| TASK ITEM |
Reproduce all the text in the data below verbatim, line for line, and omit the pictures.

| STUDY MATERIAL |
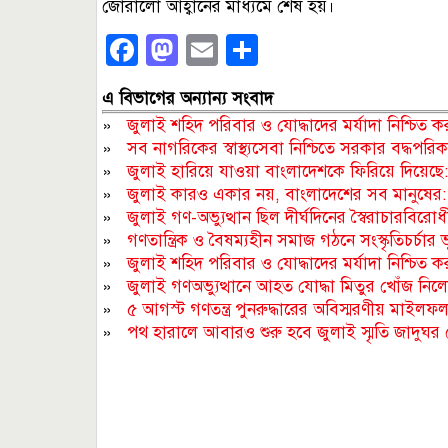
জোরালো আহ্বানের মাধ্যমে শেষ হয়।
Facebook
Mastodon
Email
Share
এ বিভাগের অন্যান্য সংবাদ
»
জুলাই শহিদ পরিবার ও যোদ্ধাদের মর্যাদা নিশ্চিত করা স
»
সব নাগরিকের স্বাস্থ্যসেবা নিশ্চিতে সরকার বদ্ধপরিকর : স্ব
»
জুলাই হারিয়ে যাওয়া বাংলাদেশকে ফিরিয়ে দিয়েছ
»
জুলাই কারও একার নয়, বাংলাদেশের সব মানুষের: মৎস্
»
জুলাই গণ-অভ্যুত্থান ছিল দীর্ঘদিনের স্বৈরাচারবিরোধী ক্
»
গণতান্ত্রিক ও বৈষম্যহীন সমাজ গঠনে সংস্কৃতিচর্চার
»
জুলাই শহিদ পরিবার ও যোদ্ধাদের মর্যাদা নিশ্চিত করা স
»
জুলাই গণঅভ্যুত্থানে আহত যোদ্ধা মিতুর খোঁজ নিলেন প
»
৫ আগস্ট গণতন্ত্র পুনরুদ্ধারের অবিস্মরণীয় মাইলফলক
»
পথ হারালে আবারও শুরু হবে জুলাই স্মৃতি জাদুঘর 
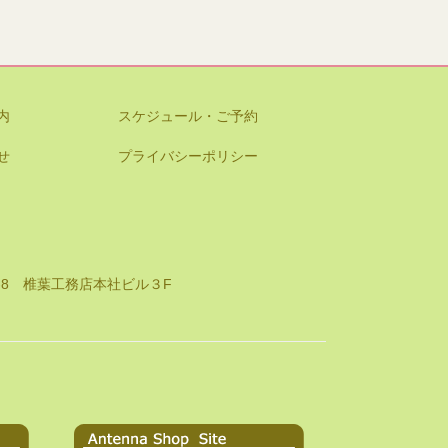
内
スケジュール・ご予約
せ
プライバシーポリシー
8-8 椎葉工務店本社ビル３F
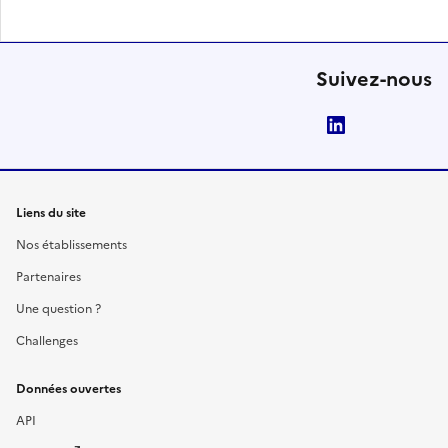
Suivez-nous
LinkedIn
Liens du site
Nos établissements
Partenaires
Une question ?
Challenges
Données ouvertes
API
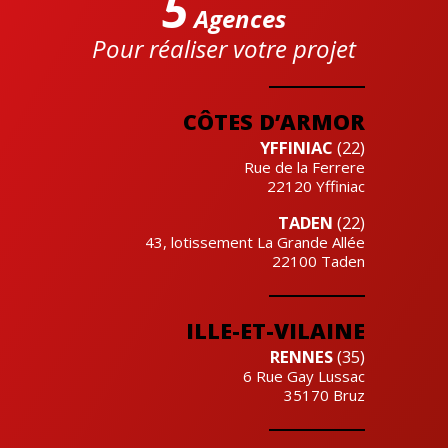
5
Agences
Pour réaliser votre projet
Cre'actuel
CÔTES D’ARMOR
YFFINIAC
(22)
Rue de la Ferrere
22120
Yffiniac
TADEN
(22)
43, lotissement La Grande Allée
22100
Taden
ILLE-ET-VILAINE
RENNES
(35)
6 Rue Gay Lussac
35170
Bruz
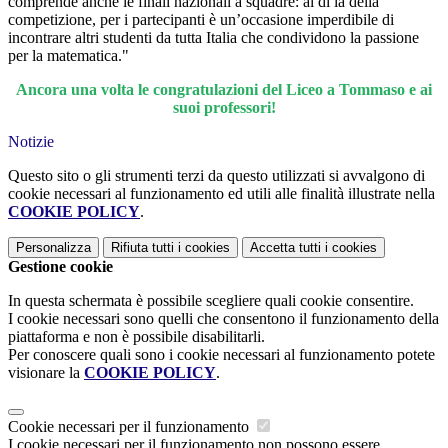
comprende anche le finali nazionali a squadre
: al di là della
competizione, per i partecipanti è un’occasione imperdibile di
incontrare altri studenti da tutta Italia che condividono la passione
per la matematica."
Ancora una volta le congratulazioni del Liceo a Tommaso e ai
suoi professori!
Notizie
Questo sito o gli strumenti terzi da questo utilizzati si avvalgono di
cookie necessari al funzionamento ed utili alle finalità illustrate nella
COOKIE POLICY
.
Personalizza
Rifiuta tutti
i cookies
Accetta tutti
i cookies
Gestione cookie
In questa schermata è possibile scegliere quali cookie consentire.
I cookie necessari sono quelli che consentono il funzionamento della
piattaforma e non è possibile disabilitarli.
Per conoscere quali sono i cookie necessari al funzionamento potete
visionare la
COOKIE POLICY
.
Cookie necessari per il funzionamento
I cookie necessari per il funzionamento non possono essere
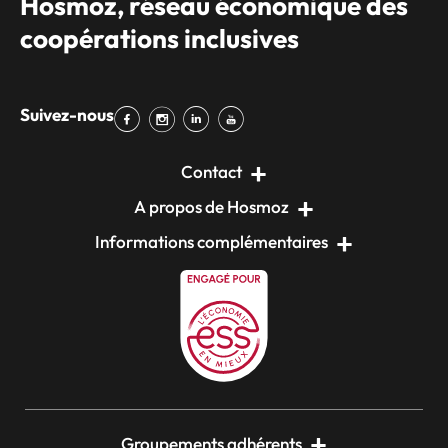
Hosmoz, réseau économique des
coopérations inclusives
Suivez-nous
Contact
A propos de Hosmoz
Informations complémentaires
Groupements adhérents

| OUTPUT FOR THIS EXERCISE |
জোরালো আহ্বানের মাধ্যমে শেষ হয়।
Facebook
Mastodon
Email
Share
এ বিভাগের অন্যান্য সংবাদ
»
জুলাই শহিদ পরিবার ও যোদ্ধাদের মর্যাদা নিশ্চিত করা স
»
সব নাগরিকের স্বাস্থ্যসেবা নিশ্চিতে সরকার বদ্ধপরিকর : স্ব
»
জুলাই হারিয়ে যাওয়া বাংলাদেশকে ফিরিয়ে দিয়েছ
»
জুলাই কারও একার নয়, বাংলাদেশের সব মানুষের: মৎস্
»
জুলাই গণ-অভ্যুত্থান ছিল দীর্ঘদিনের স্বৈরাচারবিরোধী ক্
»
গণতান্ত্রিক ও বৈষম্যহীন সমাজ গঠনে সংস্কৃতিচর্চার
»
জুলাই শহিদ পরিবার ও যোদ্ধাদের মর্যাদা নিশ্চিত করা স
»
জুলাই গণঅভ্যুত্থানে আহত যোদ্ধা মিতুর খোঁজ নিলেন প
»
৫ আগস্ট গণতন্ত্র পুনরুদ্ধারের অবিস্মরণীয় মাইলফলক
»
পথ হারালে আবারও শুরু হবে জুলাই স্মৃতি জাদুঘর 
内
スケジュール・ご予約
せ
プライバシーポリシー
8-8 椎葉工務店本社ビル３F
Suivez-nous
LinkedIn
Liens du site
Nos établissements
Partenaires
Une question ?
Challenges
Données ouvertes
API
5
Agences
Pour réaliser votre projet
Cre'actuel
CÔTES D’ARMOR
YFFINIAC
(22)
Rue de la Ferrere
22120
Yffiniac
TADEN
(22)
43, lotissement La Grande Allée
22100
Taden
ILLE-ET-VILAINE
RENNES
(35)
6 Rue Gay Lussac
35170
Bruz
comprende anche le finali nazionali a squadre
: al di là della
competizione, per i partecipanti è un’occasione imperdibile di
incontrare altri studenti da tutta Italia che condividono la passione
per la matematica."
Ancora una volta le congratulazioni del Liceo a Tommaso e ai
suoi professori!
Notizie
Questo sito o gli strumenti terzi da questo utilizzati si avvalgono di
cookie necessari al funzionamento ed utili alle finalità illustrate nella
COOKIE POLICY
.
Personalizza
Rifiuta tutti
i cookies
Accetta tutti
i cookies
Gestione cookie
In questa schermata è possibile scegliere quali cookie consentire.
I cookie necessari sono quelli che consentono il funzionamento della
piattaforma e non è possibile disabilitarli.
Per conoscere quali sono i cookie necessari al funzionamento potete
visionare la
COOKIE POLICY
.
Cookie necessari per il funzionamento
I cookie necessari per il funzionamento non possono essere
Hosmoz, réseau économique des
coopérations inclusives
Suivez-nous
Contact
A propos de Hosmoz
Informations complémentaires
Groupements adhérents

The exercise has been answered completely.